The Sherwood Sandstone Group, formerly known as the Bunter Sandstone, predominantly comprises sandstone and pebbly sandstone with lesser amounts of conglomerate and minor amounts of mudstone and siltstone. It was deposited between 230 and 260 million years ago in the late Permian and Triassic periods.
It is present in several different sedimentary basins in the UK, including the Carlisle, Cheshire and West Lancashire, Worcester, East Yorkshire and Lincolnshire and Wessex basins. The thickness of the deposits vary considerably, from as little as 90 m in South Nottinghamshire to over 600 m in Lancashire.
Variable weathering of outcrops near surface and deeper dissolution of the cement binding the sand-sized grains has occurred in a number of places. As a consequence, the Sherwood Sandstone may occur as a dense sand or extremely weak sandstone, often to depths of several tens of metres.
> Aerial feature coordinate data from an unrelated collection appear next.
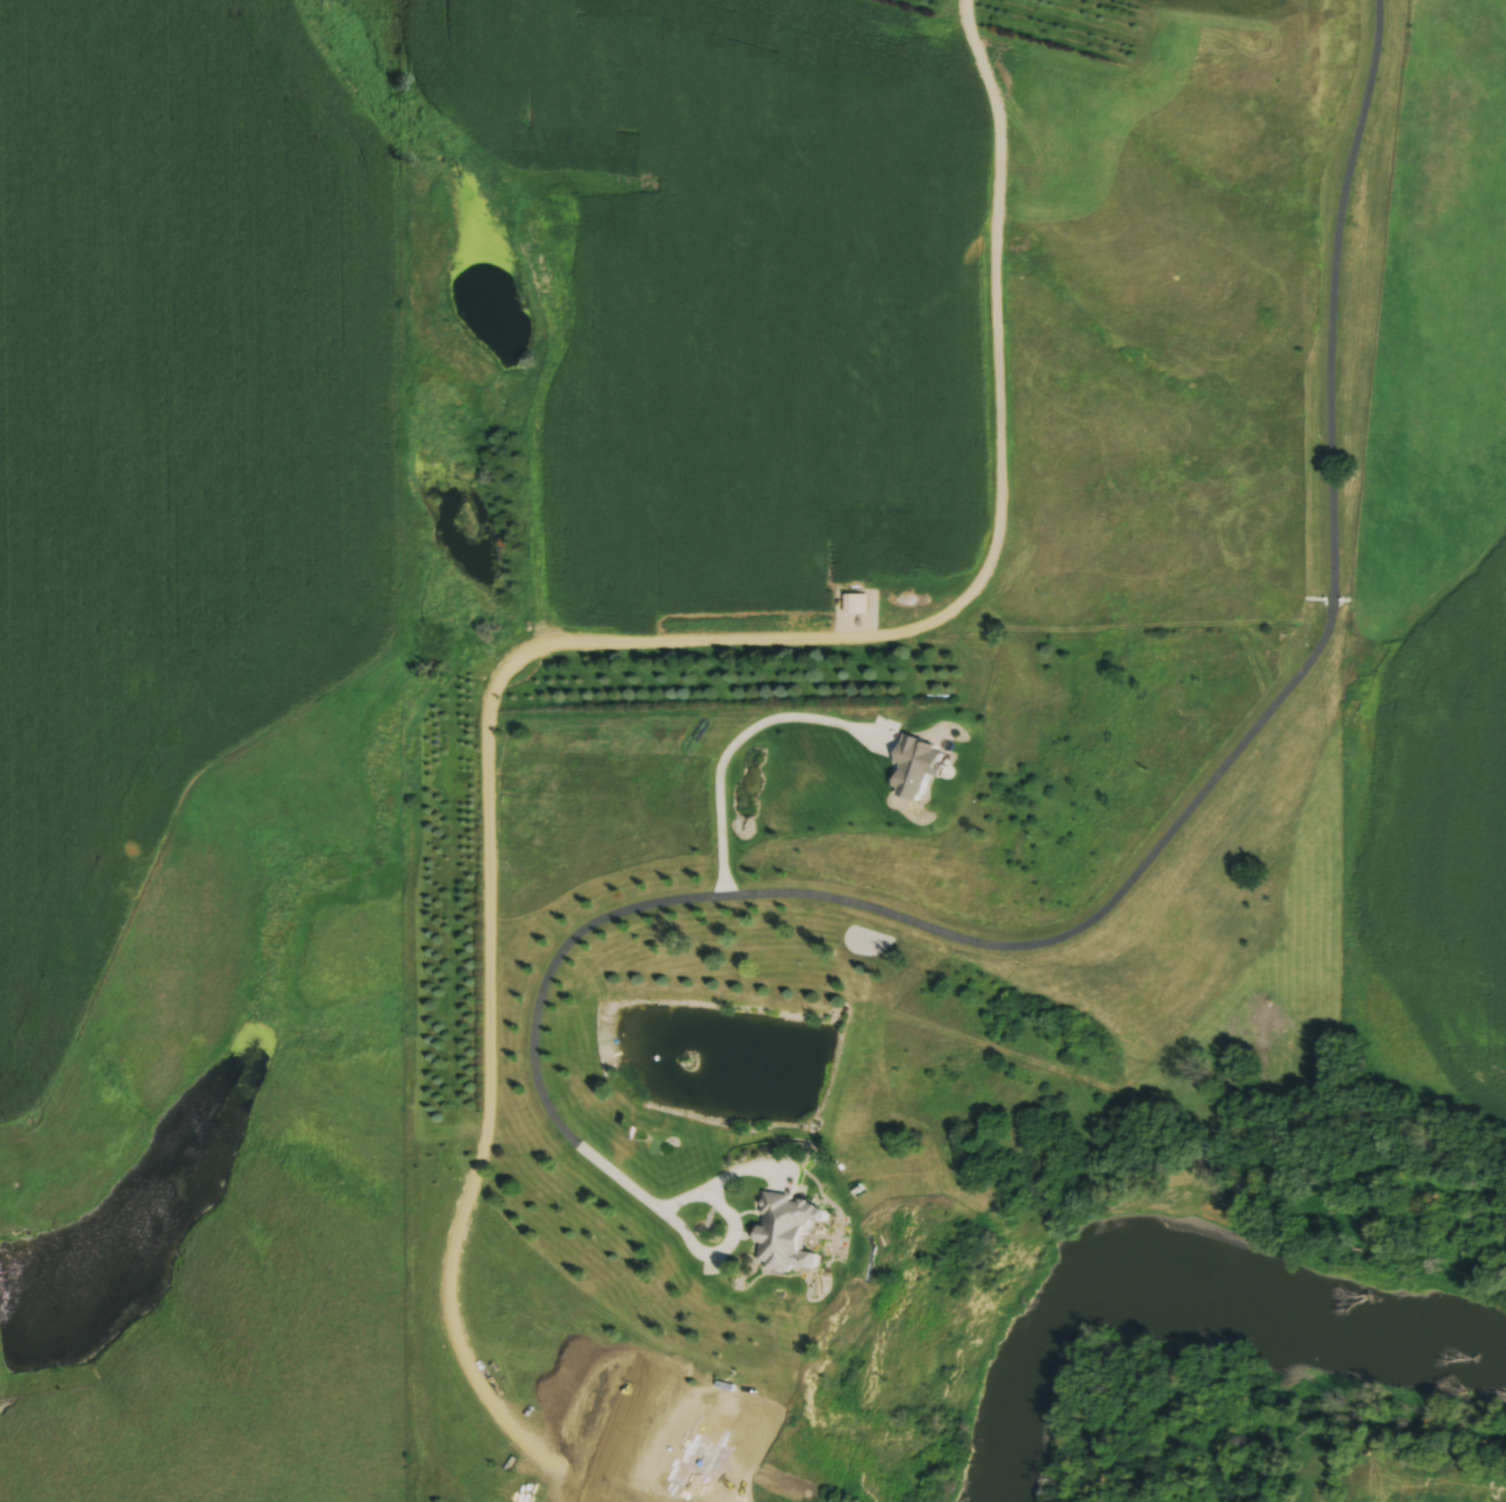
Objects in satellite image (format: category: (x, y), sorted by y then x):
crop: (172, 447)
road: (733, 745)
building: (921, 769)
road: (1132, 874)
road: (730, 1227)
building: (793, 1236)
river: (1178, 1260)

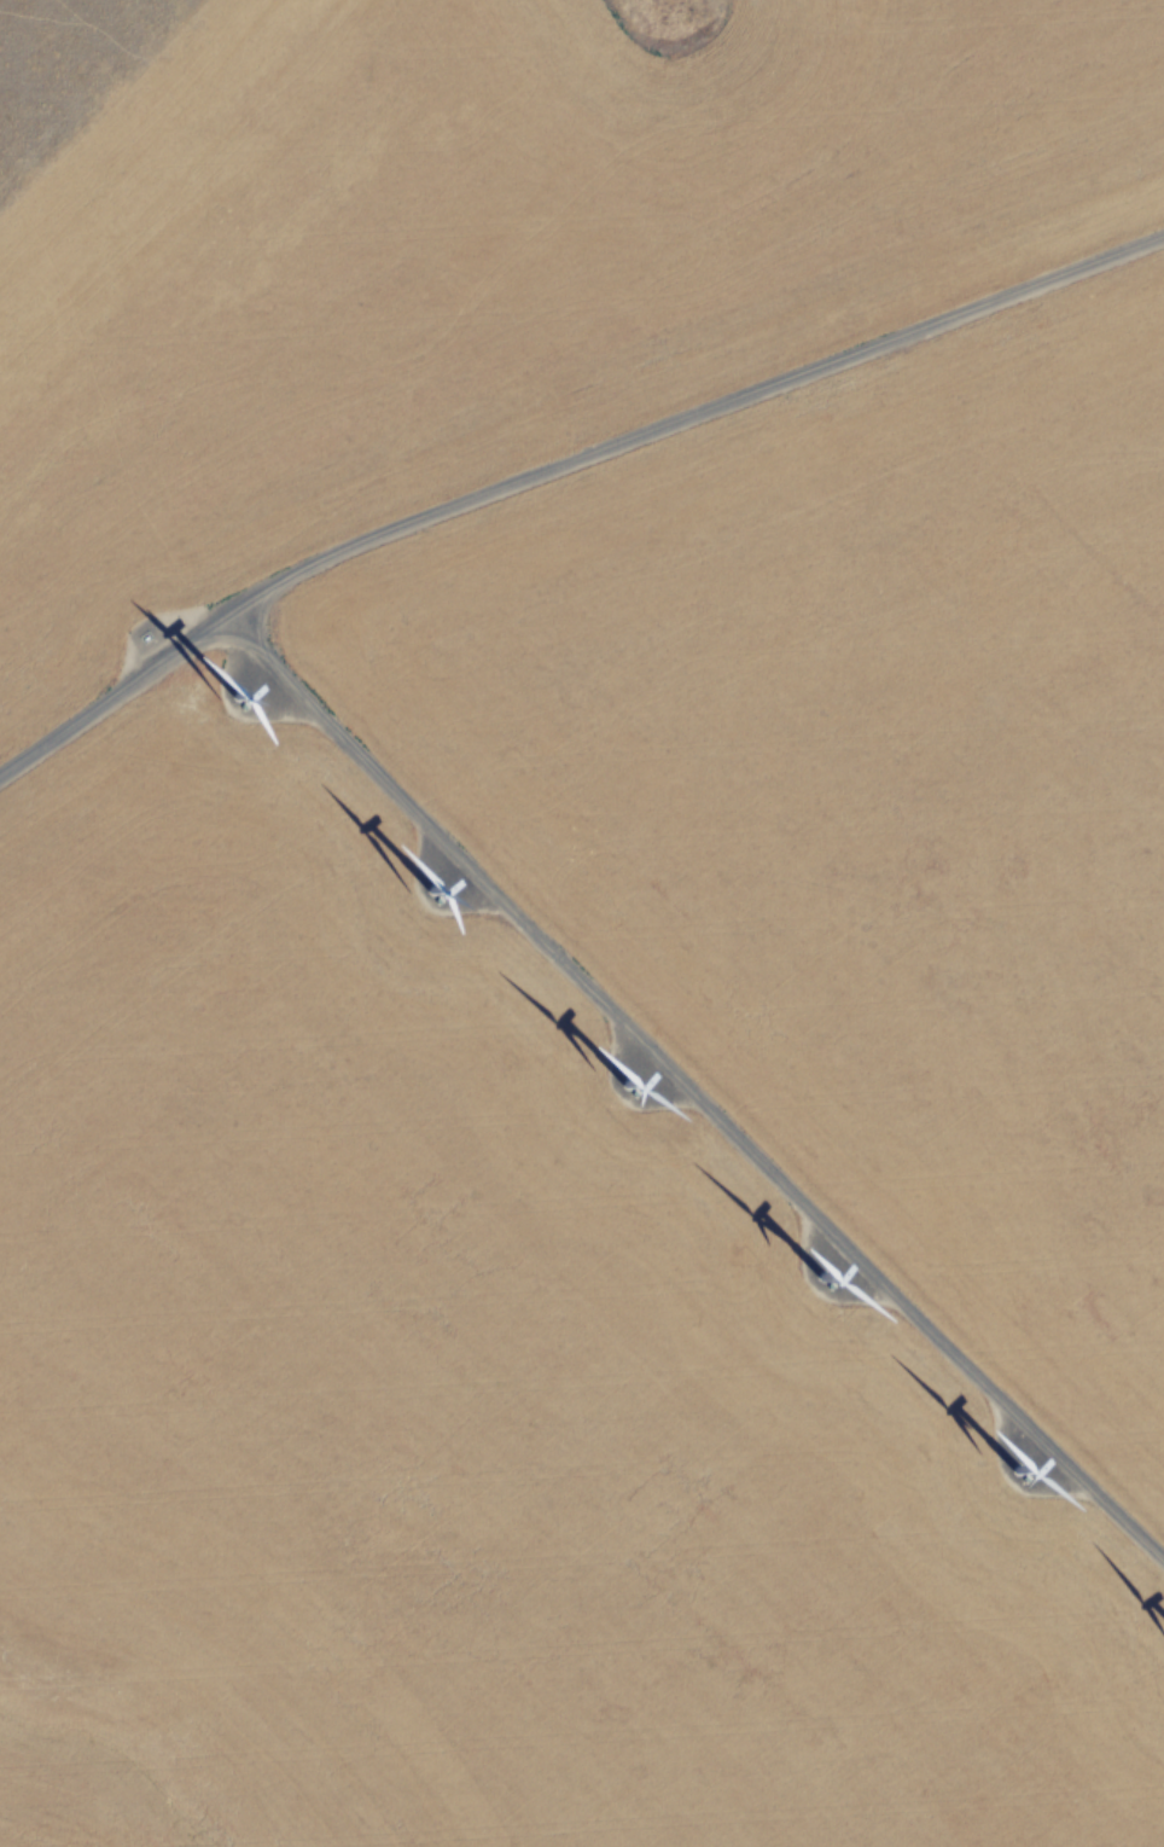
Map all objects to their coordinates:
road: (562, 471)
wind turbine: (242, 700)
wind turbine: (446, 895)
road: (699, 1089)
wind turbine: (617, 1094)
wind turbine: (801, 1282)
wind turbine: (1004, 1482)

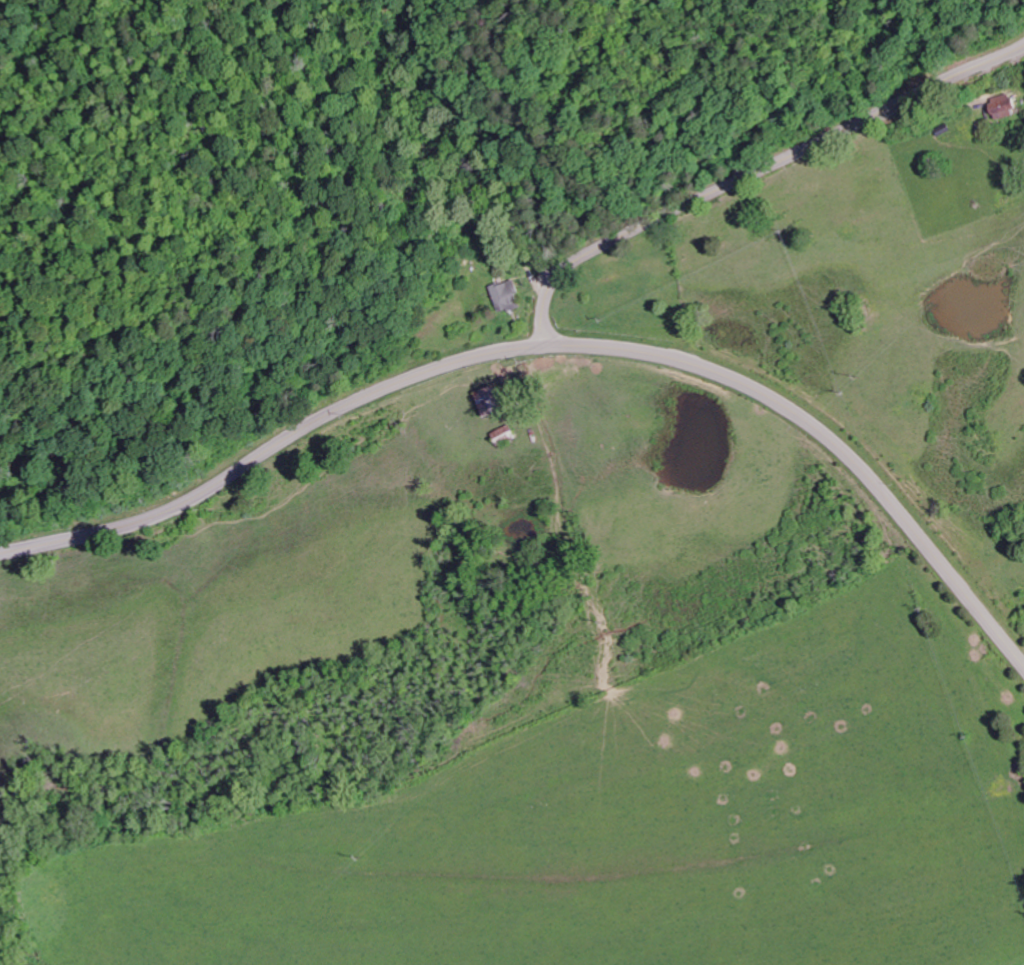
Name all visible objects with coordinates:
building: (1006, 106)
road: (755, 174)
building: (507, 296)
road: (551, 347)
building: (490, 402)

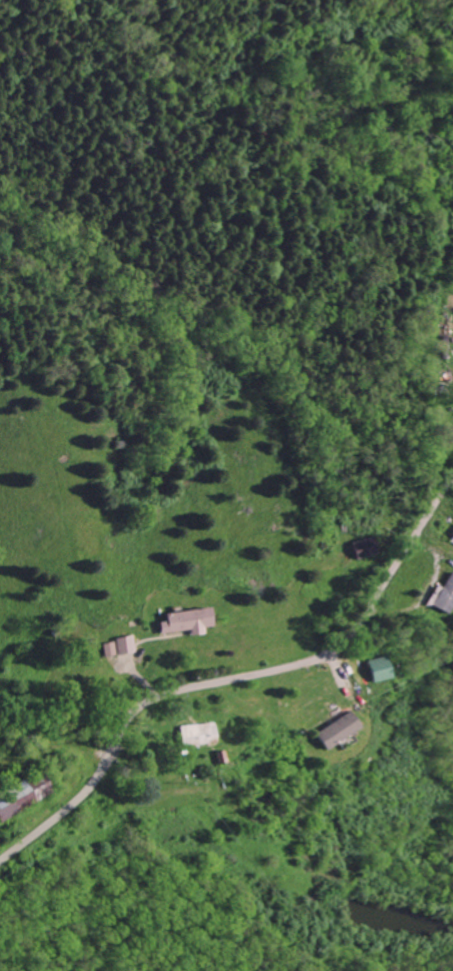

The BGS is currently undertaking both macro-scale and micro-scale studies of the Sherwood Sandstone Group. Macro-scale studies are using ground-based laser scanning technology (LiDAR) to characterise the discontinuities present in the overall rock mass. Micro-scale studies utilise state-of-the-art laboratory equipment to characterise the physical properties and mechanical behaviour of samples of Sherwood Sandstone obtained from outcrops and boreholes. This includes properties such as uniaxial compressive strength, Poisson's ratio, Young's Modulus and compression and shear wave velocity.